[[ THE RECORDS, beginning ]]
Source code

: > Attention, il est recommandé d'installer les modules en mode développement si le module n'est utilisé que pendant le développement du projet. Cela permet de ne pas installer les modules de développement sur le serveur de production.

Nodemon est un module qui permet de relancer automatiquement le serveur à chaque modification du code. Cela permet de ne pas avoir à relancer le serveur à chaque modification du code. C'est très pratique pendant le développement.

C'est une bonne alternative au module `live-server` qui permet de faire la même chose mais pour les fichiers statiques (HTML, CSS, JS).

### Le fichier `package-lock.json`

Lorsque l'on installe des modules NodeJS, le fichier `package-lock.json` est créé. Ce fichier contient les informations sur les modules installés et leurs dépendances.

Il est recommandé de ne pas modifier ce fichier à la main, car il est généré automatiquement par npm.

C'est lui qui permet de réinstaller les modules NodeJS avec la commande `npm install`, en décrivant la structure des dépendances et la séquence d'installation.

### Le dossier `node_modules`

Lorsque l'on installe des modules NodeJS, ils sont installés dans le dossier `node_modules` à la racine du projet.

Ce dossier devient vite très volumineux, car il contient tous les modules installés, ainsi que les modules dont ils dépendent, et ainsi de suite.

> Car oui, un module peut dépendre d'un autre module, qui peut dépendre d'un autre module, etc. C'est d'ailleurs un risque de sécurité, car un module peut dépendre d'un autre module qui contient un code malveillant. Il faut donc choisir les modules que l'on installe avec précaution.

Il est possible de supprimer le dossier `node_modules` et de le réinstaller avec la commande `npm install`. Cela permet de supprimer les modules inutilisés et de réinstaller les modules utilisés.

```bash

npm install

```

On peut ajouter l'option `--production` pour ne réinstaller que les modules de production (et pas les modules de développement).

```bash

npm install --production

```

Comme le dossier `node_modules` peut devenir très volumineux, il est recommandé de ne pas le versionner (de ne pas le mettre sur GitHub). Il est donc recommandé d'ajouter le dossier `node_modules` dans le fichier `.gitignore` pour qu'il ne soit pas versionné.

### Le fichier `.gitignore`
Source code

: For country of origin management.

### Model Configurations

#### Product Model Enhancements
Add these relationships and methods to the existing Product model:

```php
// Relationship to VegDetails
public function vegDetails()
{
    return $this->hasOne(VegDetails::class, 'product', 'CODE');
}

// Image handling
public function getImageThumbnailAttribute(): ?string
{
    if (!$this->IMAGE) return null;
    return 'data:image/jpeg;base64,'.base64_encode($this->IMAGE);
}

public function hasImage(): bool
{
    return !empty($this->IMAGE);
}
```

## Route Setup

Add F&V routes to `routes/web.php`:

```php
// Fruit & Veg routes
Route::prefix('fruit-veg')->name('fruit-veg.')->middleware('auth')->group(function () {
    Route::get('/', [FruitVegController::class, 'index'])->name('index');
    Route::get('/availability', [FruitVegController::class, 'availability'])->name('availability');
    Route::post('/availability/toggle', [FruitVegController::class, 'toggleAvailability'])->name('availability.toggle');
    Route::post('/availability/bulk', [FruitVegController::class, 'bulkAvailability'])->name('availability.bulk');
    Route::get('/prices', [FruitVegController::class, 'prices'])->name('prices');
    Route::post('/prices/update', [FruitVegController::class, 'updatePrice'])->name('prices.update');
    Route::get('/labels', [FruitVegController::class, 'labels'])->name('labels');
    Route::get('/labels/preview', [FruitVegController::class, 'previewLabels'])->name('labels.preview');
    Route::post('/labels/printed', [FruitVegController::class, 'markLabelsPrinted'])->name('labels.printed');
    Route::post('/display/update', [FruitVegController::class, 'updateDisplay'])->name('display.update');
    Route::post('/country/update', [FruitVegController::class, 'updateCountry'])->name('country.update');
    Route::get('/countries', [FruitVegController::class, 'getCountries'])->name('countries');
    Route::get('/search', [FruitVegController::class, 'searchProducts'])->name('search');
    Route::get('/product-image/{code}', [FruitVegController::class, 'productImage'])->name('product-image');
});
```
[[ THE RECORDS, end ]]
> TASK GOAL
Where does the string "country" appear in the records above? Show every line that holds it.

> RESPONSE TO THIS TASK
: For country of origin management.
    Route::post('/country/update', [FruitVegController::class, 'updateCountry'])->name('country.update');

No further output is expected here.